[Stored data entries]
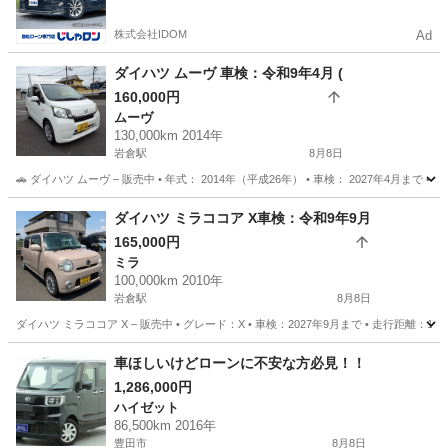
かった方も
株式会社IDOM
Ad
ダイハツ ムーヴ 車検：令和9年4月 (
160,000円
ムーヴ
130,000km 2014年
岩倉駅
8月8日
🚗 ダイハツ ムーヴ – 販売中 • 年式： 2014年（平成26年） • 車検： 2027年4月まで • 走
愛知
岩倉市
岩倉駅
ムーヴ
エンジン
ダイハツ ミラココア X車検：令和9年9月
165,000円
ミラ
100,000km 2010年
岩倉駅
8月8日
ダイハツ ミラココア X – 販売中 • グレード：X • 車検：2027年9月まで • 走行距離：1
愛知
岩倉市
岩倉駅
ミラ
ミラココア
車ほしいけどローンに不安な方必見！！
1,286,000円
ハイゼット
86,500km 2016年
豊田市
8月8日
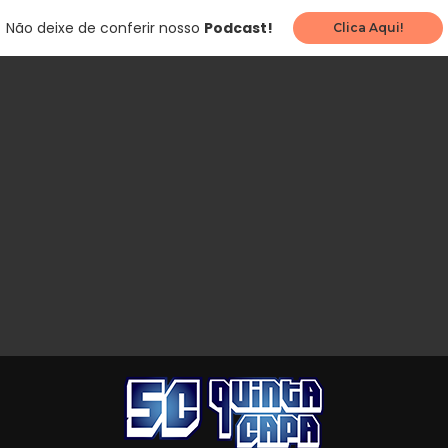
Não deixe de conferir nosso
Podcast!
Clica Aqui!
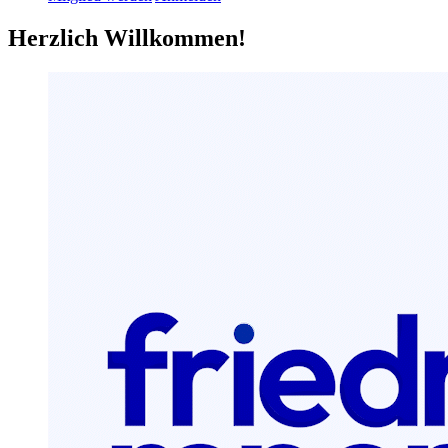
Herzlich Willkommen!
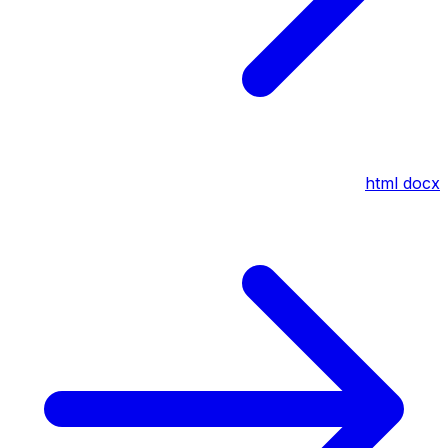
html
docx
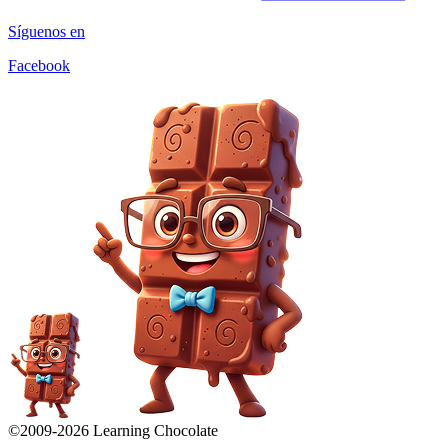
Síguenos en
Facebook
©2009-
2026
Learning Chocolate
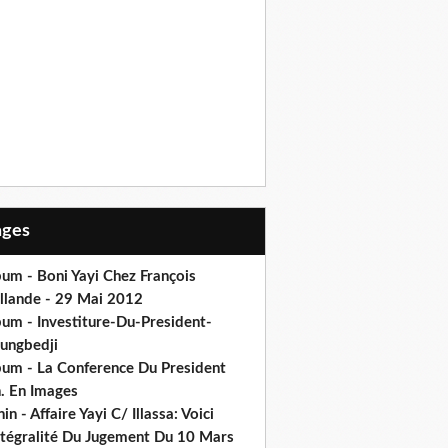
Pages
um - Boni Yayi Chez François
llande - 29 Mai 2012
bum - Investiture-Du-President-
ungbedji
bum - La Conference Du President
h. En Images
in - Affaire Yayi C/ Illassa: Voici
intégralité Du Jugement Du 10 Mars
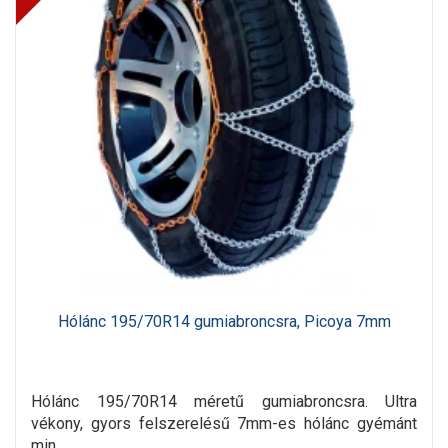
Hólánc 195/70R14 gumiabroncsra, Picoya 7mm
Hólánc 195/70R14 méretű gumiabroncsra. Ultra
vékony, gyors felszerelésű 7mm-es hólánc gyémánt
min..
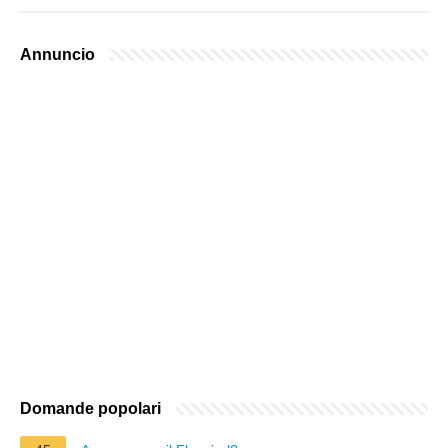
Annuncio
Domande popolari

---

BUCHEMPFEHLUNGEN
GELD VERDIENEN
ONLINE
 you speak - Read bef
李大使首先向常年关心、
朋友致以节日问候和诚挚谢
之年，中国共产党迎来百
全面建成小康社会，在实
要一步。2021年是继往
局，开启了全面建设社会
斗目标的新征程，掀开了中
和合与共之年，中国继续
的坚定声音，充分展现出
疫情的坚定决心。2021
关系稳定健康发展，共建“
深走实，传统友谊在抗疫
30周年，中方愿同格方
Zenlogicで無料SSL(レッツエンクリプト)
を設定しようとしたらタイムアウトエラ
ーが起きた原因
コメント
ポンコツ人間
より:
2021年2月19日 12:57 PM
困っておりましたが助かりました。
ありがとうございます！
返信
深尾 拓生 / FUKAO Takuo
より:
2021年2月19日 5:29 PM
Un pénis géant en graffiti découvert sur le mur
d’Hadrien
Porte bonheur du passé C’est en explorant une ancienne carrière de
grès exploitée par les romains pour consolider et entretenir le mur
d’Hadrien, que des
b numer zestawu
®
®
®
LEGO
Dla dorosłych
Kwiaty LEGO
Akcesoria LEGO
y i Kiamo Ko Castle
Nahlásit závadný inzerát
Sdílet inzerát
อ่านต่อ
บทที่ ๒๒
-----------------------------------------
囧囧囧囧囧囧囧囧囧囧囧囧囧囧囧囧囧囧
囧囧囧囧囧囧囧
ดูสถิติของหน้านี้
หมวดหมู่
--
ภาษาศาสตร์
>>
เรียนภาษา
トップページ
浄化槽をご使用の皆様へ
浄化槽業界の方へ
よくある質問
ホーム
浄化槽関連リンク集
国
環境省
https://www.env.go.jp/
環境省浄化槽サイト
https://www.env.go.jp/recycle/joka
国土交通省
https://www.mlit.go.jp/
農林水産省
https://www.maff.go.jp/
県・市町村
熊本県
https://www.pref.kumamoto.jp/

Requirement — All lines above starting at the one with "車ほしいけどローンに不安な方必見！！" and ending at the one with "Domande popolari", inclusive, are to be printed again exactly, with the pictures left out.

Solution below —
車ほしいけどローンに不安な方必見！！
1,286,000円
ハイゼット
86,500km 2016年
豊田市
8月8日
Não deixe de conferir nosso
Podcast!
Clica Aqui!
Herzlich Willkommen!
html
docx
Síguenos en
Facebook
©2009-
2026
Learning Chocolate
Pages
um - Boni Yayi Chez François
llande - 29 Mai 2012
bum - Investiture-Du-President-
ungbedji
bum - La Conference Du President
h. En Images
in - Affaire Yayi C/ Illassa: Voici
intégralité Du Jugement Du 10 Mars
Hólánc 195/70R14 gumiabroncsra, Picoya 7mm
Hólánc 195/70R14 méretű gumiabroncsra. Ultra
vékony, gyors felszerelésű 7mm-es hólánc gyémánt
min..
Annuncio
Domande popolari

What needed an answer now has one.